Yo meneo la cabeza, con los ojos muy abiertos, sin saber qué contestar. Me coge de las mejillas. Yo aprieto sus manos.
—Eh, eh. Olvida esto, ¿vale? Hace mucho de ello, cariño.
—Vosotros… –murmuro con voz temblorosa.
Abel respira agitado. Asiente con la cabeza.
—Alguna vez nos grabamos, pero ya está. Nada más, Sara. Eso es algo del pasado. Intentaba deshacerme del dolor y la rabia que sentía, por eso era así.
—¿Pero por qué te envía…?
—Porque es una perra. –Se lleva una mano al pelo y se lo revuelve. Está nervioso, y al mismo tiempo enfurecido. Me mira una vez más–. Dime que no estás enfadada. Por favor, dime que esto no va a cambiar nada.
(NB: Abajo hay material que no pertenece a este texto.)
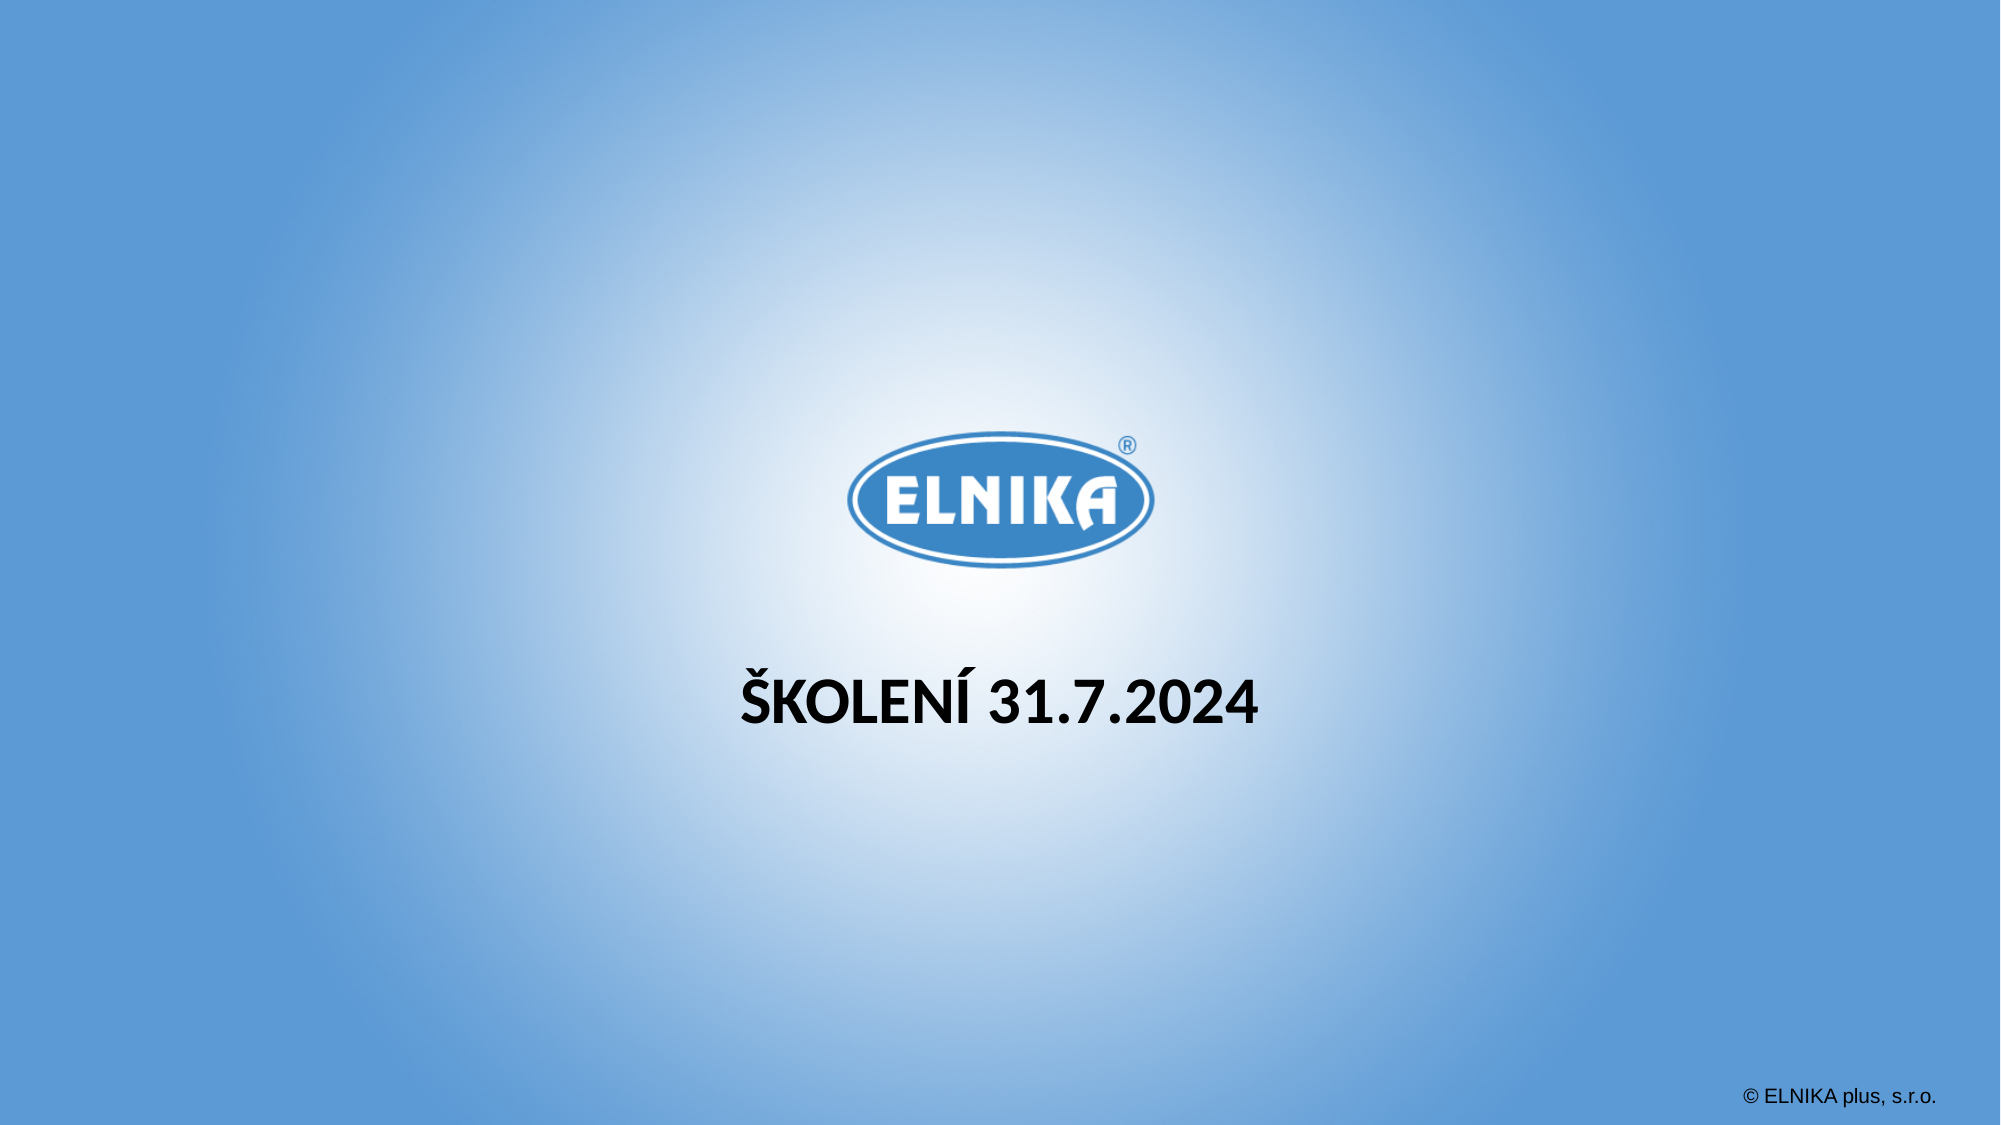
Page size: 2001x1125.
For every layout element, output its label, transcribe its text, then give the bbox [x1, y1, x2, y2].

picture [0, 0, 2001, 1125]
text_box ŠKOLENÍ 31.7.2024 [725, 665, 1275, 815]
text_box © ELNIKA plus, s.r.o. [1728, 1077, 2000, 1124]
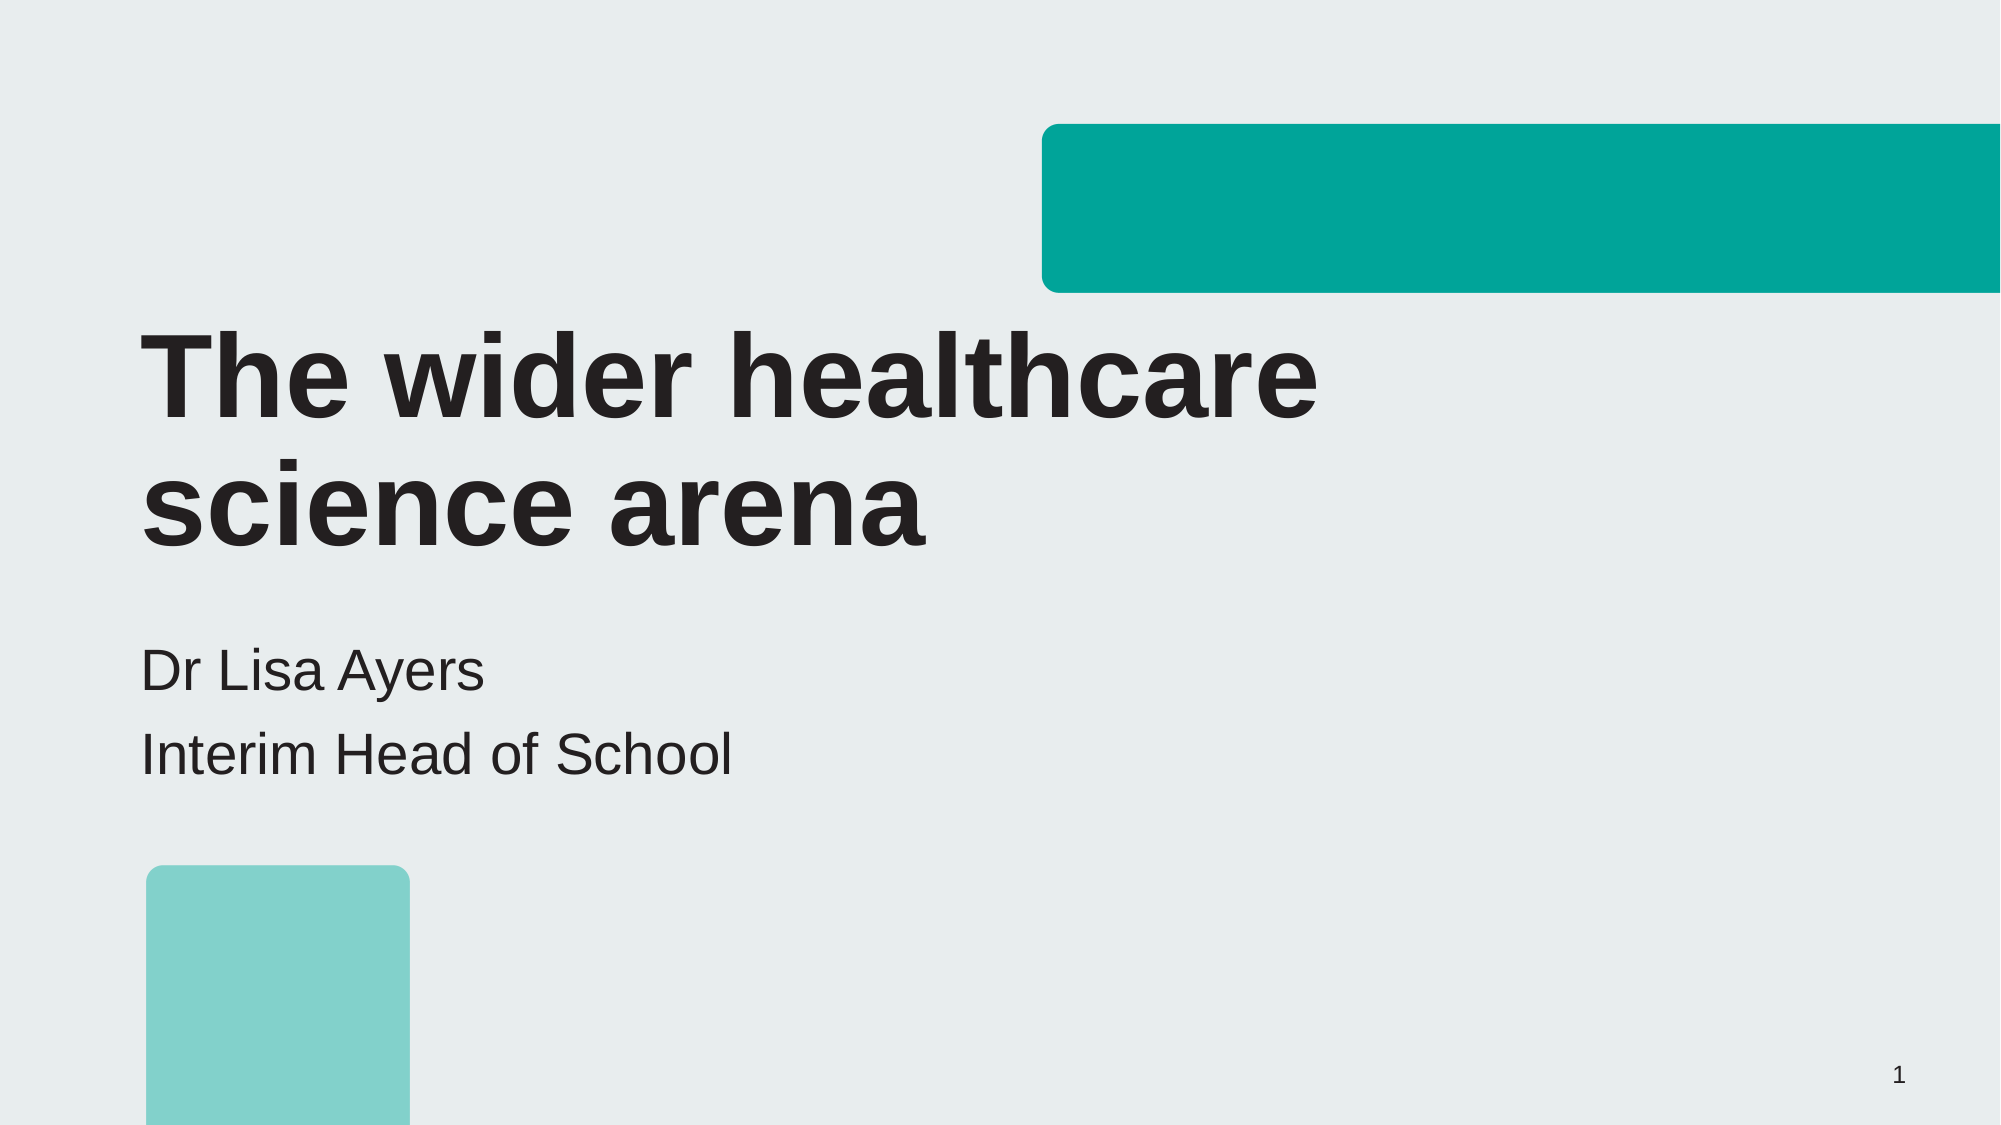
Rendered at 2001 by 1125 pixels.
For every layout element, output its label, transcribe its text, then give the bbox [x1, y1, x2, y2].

list Dr Lisa Ayers Interim Head of School [140, 640, 779, 788]
list The wider healthcare science arena [140, 314, 1485, 572]
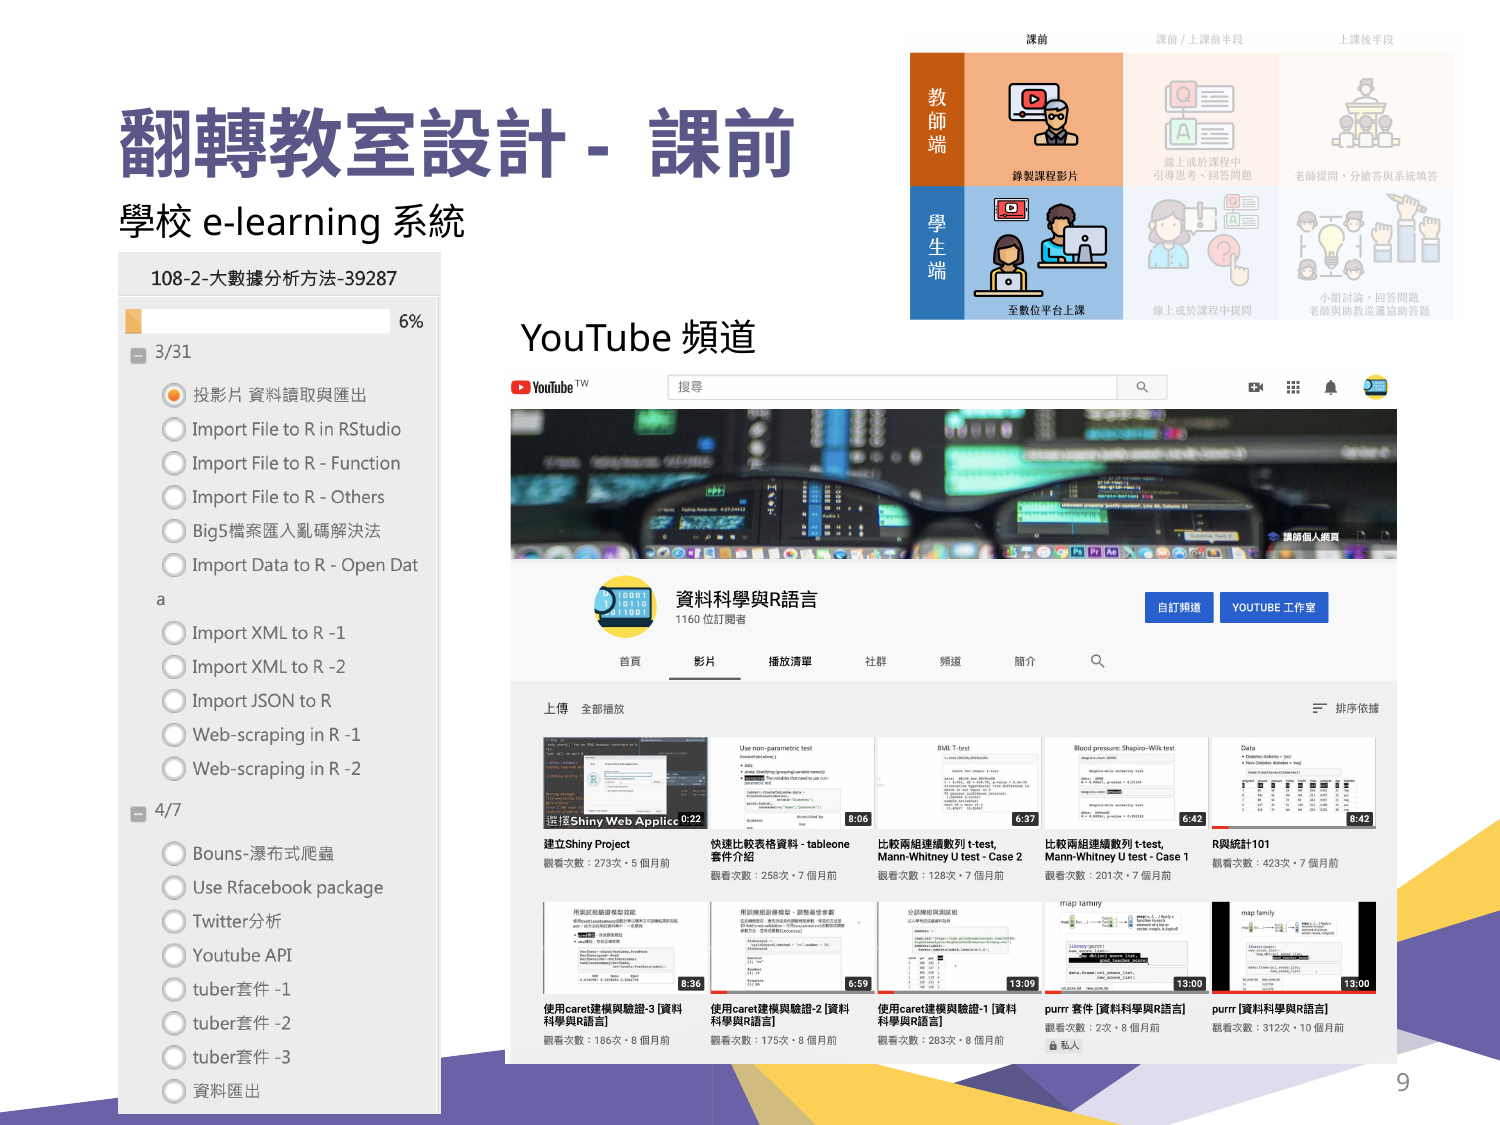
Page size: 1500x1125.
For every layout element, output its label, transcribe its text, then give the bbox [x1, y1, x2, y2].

text_box 9 [1381, 1053, 1477, 1114]
title 翻轉教室設計- 課前 [103, 59, 900, 235]
picture [900, 31, 1123, 323]
text_box 學校e-learning系統 [103, 190, 469, 252]
picture [118, 252, 441, 1114]
text_box YouTube頻道 [505, 305, 764, 367]
picture [505, 366, 1397, 1065]
text_box [1123, 0, 1460, 345]
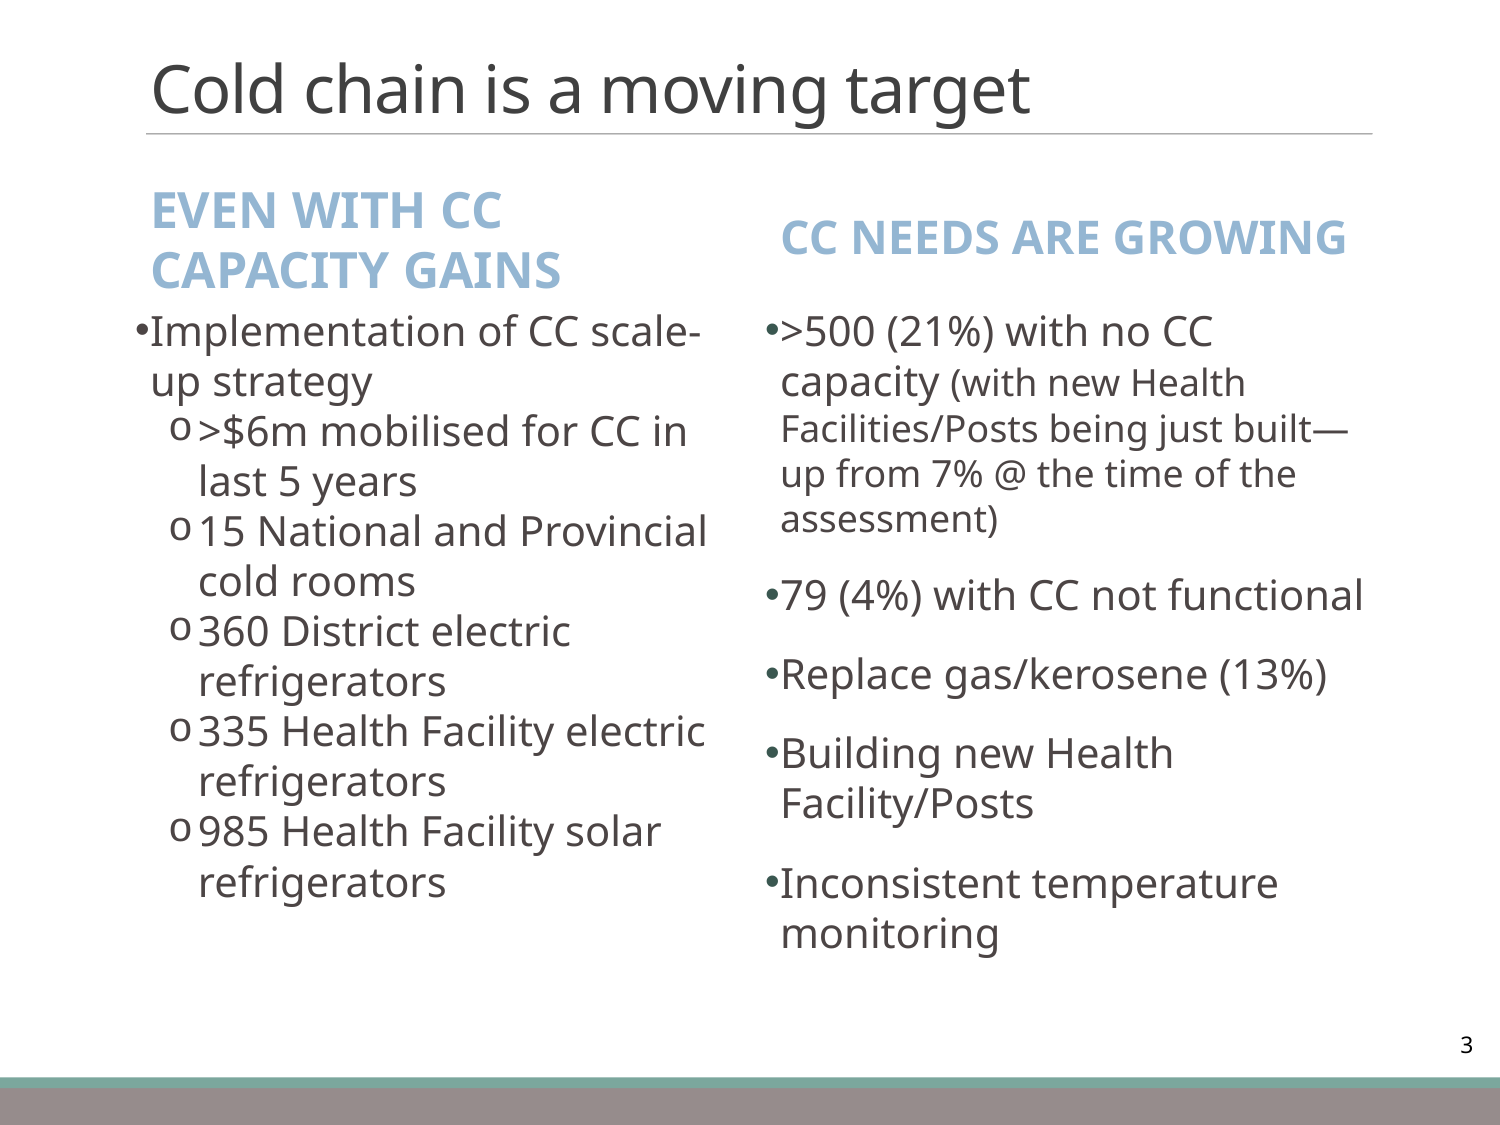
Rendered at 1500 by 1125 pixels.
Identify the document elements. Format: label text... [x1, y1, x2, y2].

—Claro que no, Abel. Sólo me ha sorprendido… –Trago saliva. Ambos nos observamos con nerviosismo–. Pero eso quiere decir que…
—Pensé que se habría olvidado ya. Lo siento, de verdad. Lo siento muchísimo.
En cuanto me echo a llorar, lo tengo pegado a mí, cogiéndome con fuerza, apretándome la cabeza contra su pecho.
No sé qué es lo que quiere esa mujer, pero cada vez me asusta más.